The mechanisms by which corticosteroids exert their anti-inflammatory action remain poorly understood. Inhibition of nuclear factor κB (NF-κB) leads to a downregulatory effect on lymphoid tissue and thus adaptive immune responses.23 In addition, attenuation of the innate immune response and myeloid tissues occurs as a consequence of reduction of the transcription of proinflammatory cytokines such as IL-6, alongside the inhibition of cyclooxygenase-dependent pathways by increasing the transcription of lipocortins.15,24,25

An important implication of the present and previous results is that postoperative complications are themselves recognized to have a negative impact on oncologic outcomes.26 Indeed, the generation of a prometastatic environment through systemic inflammation, as part of the surgical injury and the severity of postoperative complications, has been proposed to promote metastatic disease progression.27 Furthermore, it has been proposed that this host response to both the tumor and surgery should become a target for intervention.28 Indeed, it may be hypothesized that a reduction in the magnitude of the postoperative SIR, with a consequent reduction in postoperative complication rates, may improve long-term outcomes following surgery for colorectal cancer. Strategies such as the prospective evaluation of perioperative corticosteroids represent a logical starting point.

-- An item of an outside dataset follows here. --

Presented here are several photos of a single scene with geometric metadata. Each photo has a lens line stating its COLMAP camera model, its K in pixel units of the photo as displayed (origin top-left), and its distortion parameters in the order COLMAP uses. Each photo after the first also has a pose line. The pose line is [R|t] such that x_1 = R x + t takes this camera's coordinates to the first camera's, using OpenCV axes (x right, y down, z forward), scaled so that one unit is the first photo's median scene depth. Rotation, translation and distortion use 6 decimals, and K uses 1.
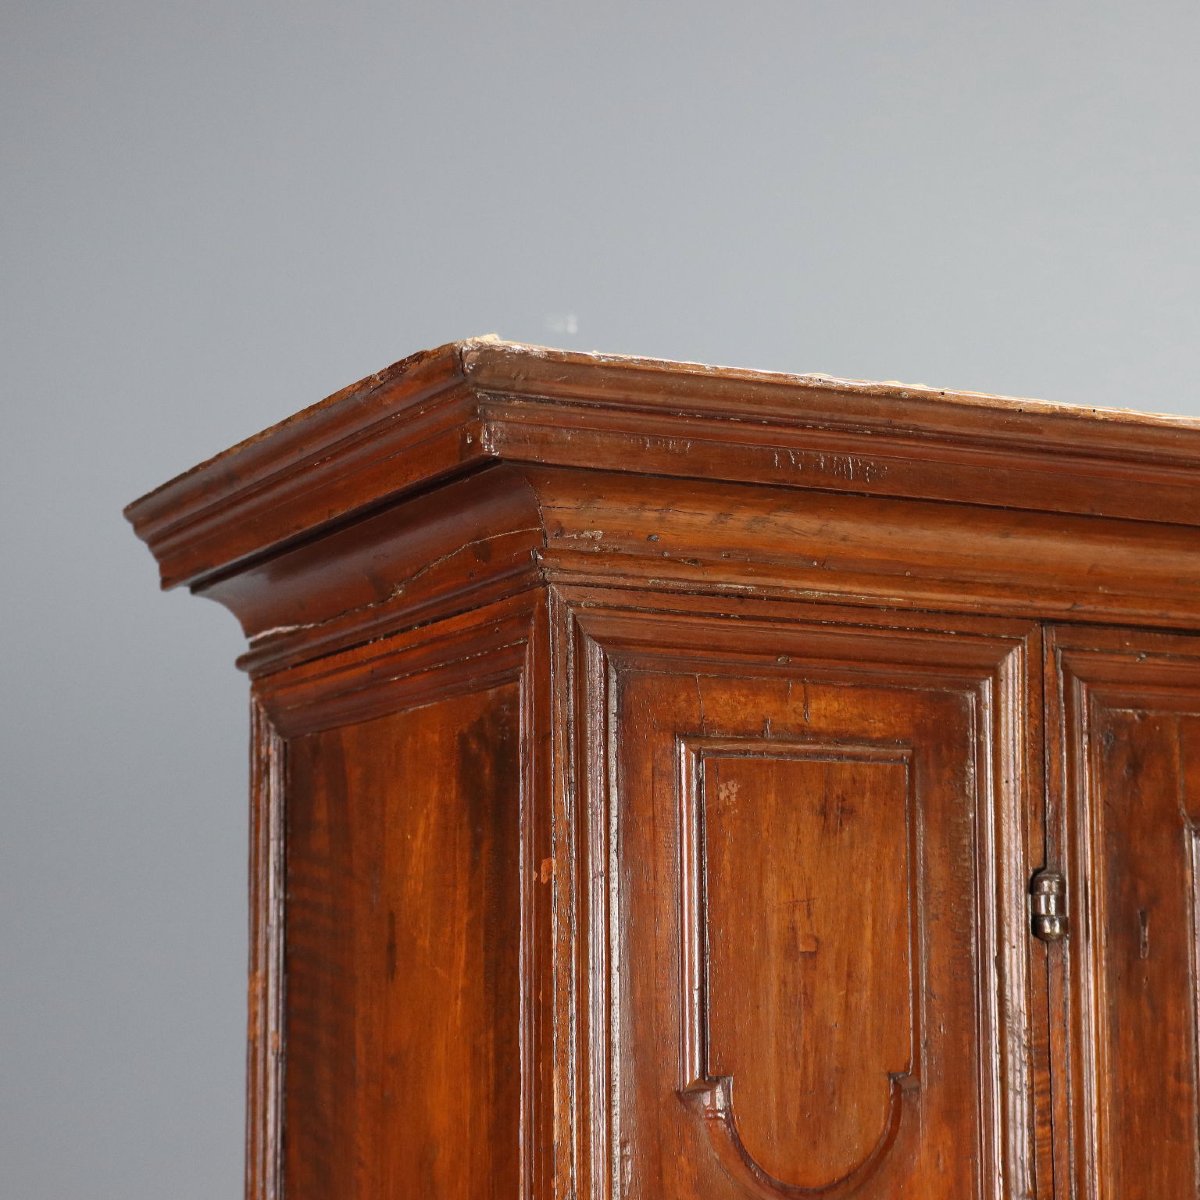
lens RADIAL K [[3020.3, 0, 600.3], [0, 3020.3, 600.8], [0, 0, 1]] dist [-0.002338, 0.000000]
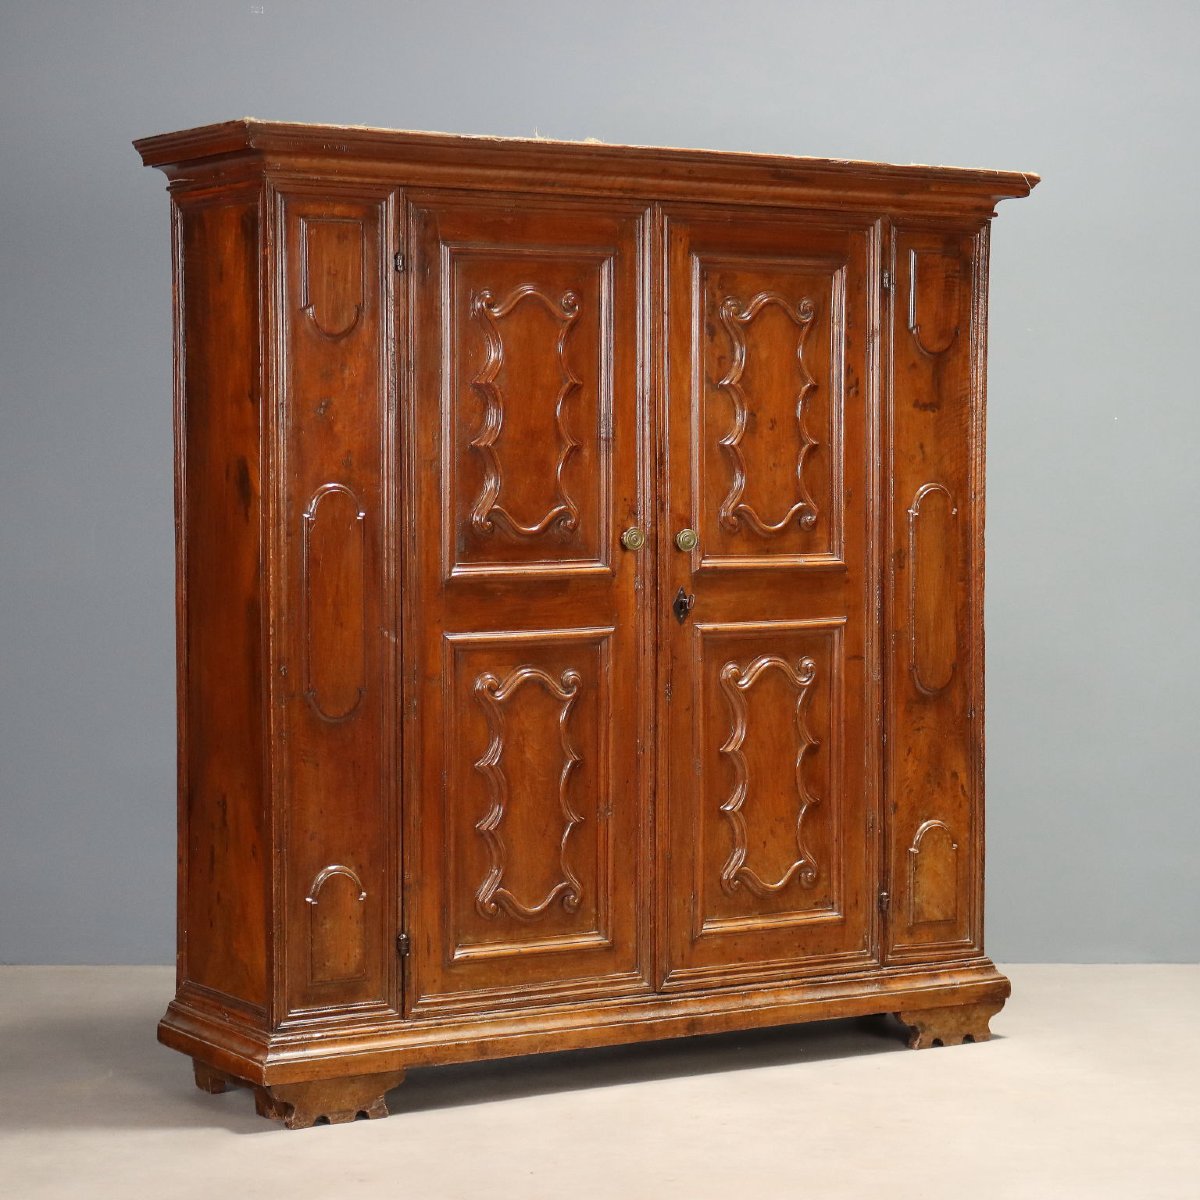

The main limitation of the present study was its retrospective nature. Significant imbalance between the two groups meant that propensity score matching was used to obtain balanced groups for determination of the treatment effect; however, this resulted in the exclusion of a significant proportion of patients, and does not necessarily help those confounders that are either unmeasured or unknown.29 Nonetheless, it was reassuring that the overall treatment effect and its magnitude were similar among the unmatched cohort, the matched cohort, and when propensity regression was applied.30 In addition, the nature of the analysis prevented the assessment of any dose–response relationship.

Conclusions

The results of the present study suggest that the use of preoperative corticosteroids is associated with both attenuation of the magnitude of the SIR and fewer complications following surgery for colorectal cancer. This would suggest that the magnitude of the postoperative SIR and postoperative complications are causally related. Optimal doses and treatment regimens are yet to be determined. Indeed, further prospective randomized trials are necessary before recommendations regarding the use of preoperative dexamethasone in the context of the postoperative SIR can be made.